Reading passage:
# # # # #

But I confess that reading the book after watching the VP Debate the other night made me laugh–rather than shudder–at Palin’s clear hopes of following in the path of Fourth Branch Dick.

IFILL: Governor, you said in July that someone would have to explain to you exactly what it is the vice president does every day. You, senator, said, you would not be vice president under any circumstances. Now maybe this was just what was going on at the time. But tell us now, looking forward, what it is you think the vice presidency is worth now.

[snip]

PALIN: No, no. Of course, we know what a vice president does. And that’s not only to preside over the Senate and will take that position very seriously also. I’m thankful the Constitution would allow a bit more authority given to the vice president if that vice president so chose to exert it in working with the Senate and making sure that we are supportive of the president’s policies and making sure too that our president understands what our strengths are. John McCain and I have had good conversations about where I would lead with his agenda. That is energy independence in America and reform of government over all, and then working with families of children with special needs. That’s near and dear to my heart also. In those arenas, John McCain has already tapped me and said, that’s where I want you, I want you to lead. I said, I can’t wait to get and there go to work with you.

# # # # #

Data extract:
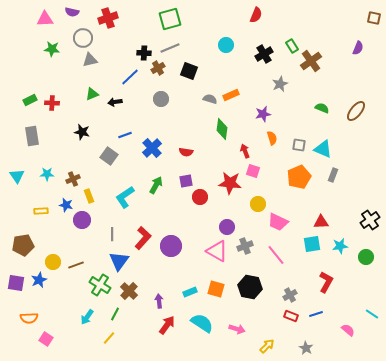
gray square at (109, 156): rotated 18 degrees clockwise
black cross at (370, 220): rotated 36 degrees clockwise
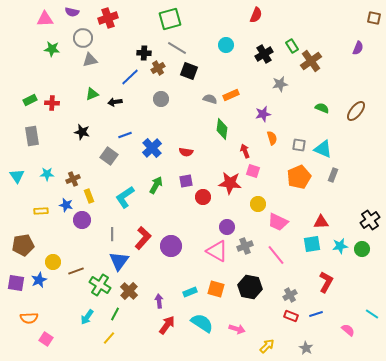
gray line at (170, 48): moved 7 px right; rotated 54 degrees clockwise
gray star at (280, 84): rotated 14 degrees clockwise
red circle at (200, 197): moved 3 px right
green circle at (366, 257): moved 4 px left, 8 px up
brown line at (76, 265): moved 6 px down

# # # # #

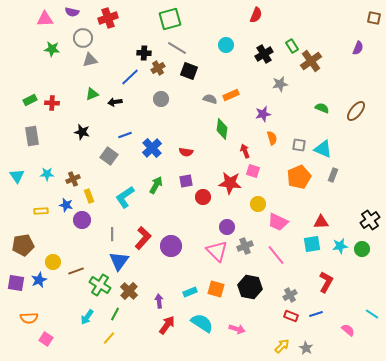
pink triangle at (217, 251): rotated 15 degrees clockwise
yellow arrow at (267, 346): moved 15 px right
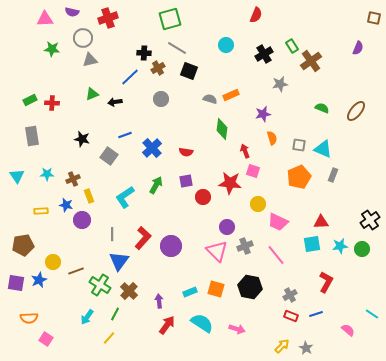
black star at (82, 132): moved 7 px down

# # # # #

Written tasks:
- A) In the debate excerpt, which areas does Palin say John McCain has asked her to lead?
- B) Reproduce the debate excerpt word for word from "IFILL: Governor, you" up to and including "is worth now.".

Answers by task:
- A) Energy independence in America, reform of government over all, and working with families of children with special needs.

- B)
IFILL: Governor, you said in July that someone would have to explain to you exactly what it is the vice president does every day. You, senator, said, you would not be vice president under any circumstances. Now maybe this was just what was going on at the time. But tell us now, looking forward, what it is you think the vice presidency is worth now.